==== Records to use
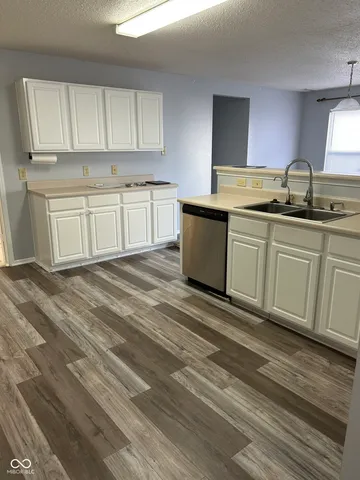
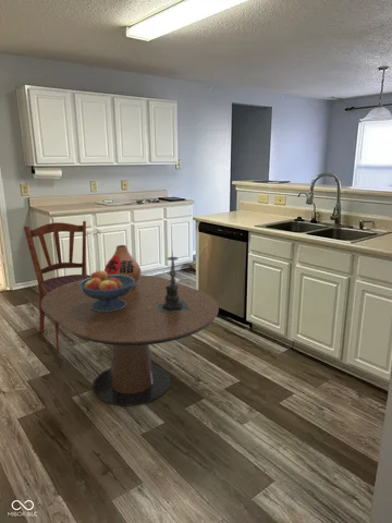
+ dining table [41,275,220,406]
+ fruit bowl [79,269,135,312]
+ dining chair [23,220,90,354]
+ candle holder [156,248,192,314]
+ vase [103,244,142,283]
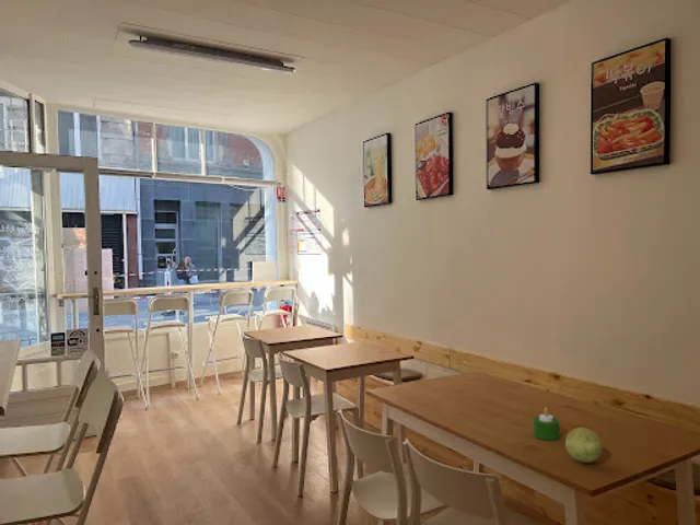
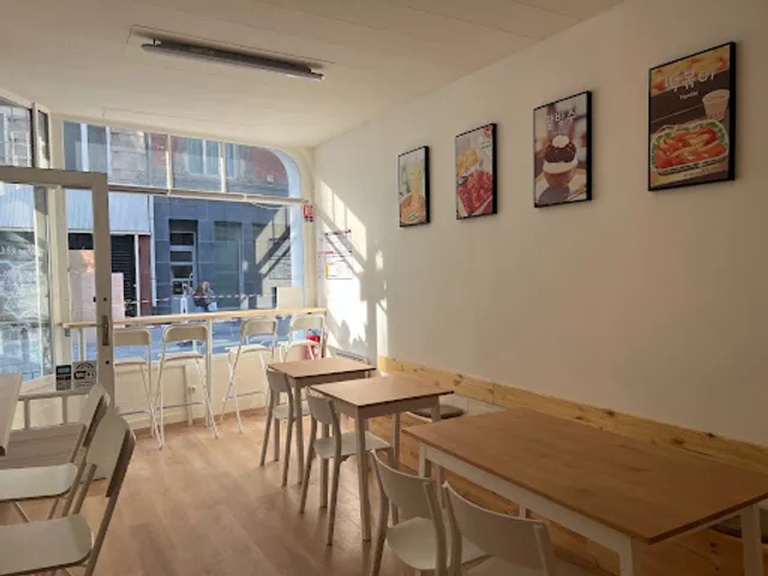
- decorative ball [564,427,603,464]
- candle [533,406,560,442]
========
__Try it__
Restate, word for word, each line from the one with "dining chair [23,220,90,354]" to the end of the entries, both included, and keep every picture out.

__Result__
+ dining chair [23,220,90,354]
+ candle holder [156,248,192,314]
+ vase [103,244,142,283]
- decorative ball [564,427,603,464]
- candle [533,406,560,442]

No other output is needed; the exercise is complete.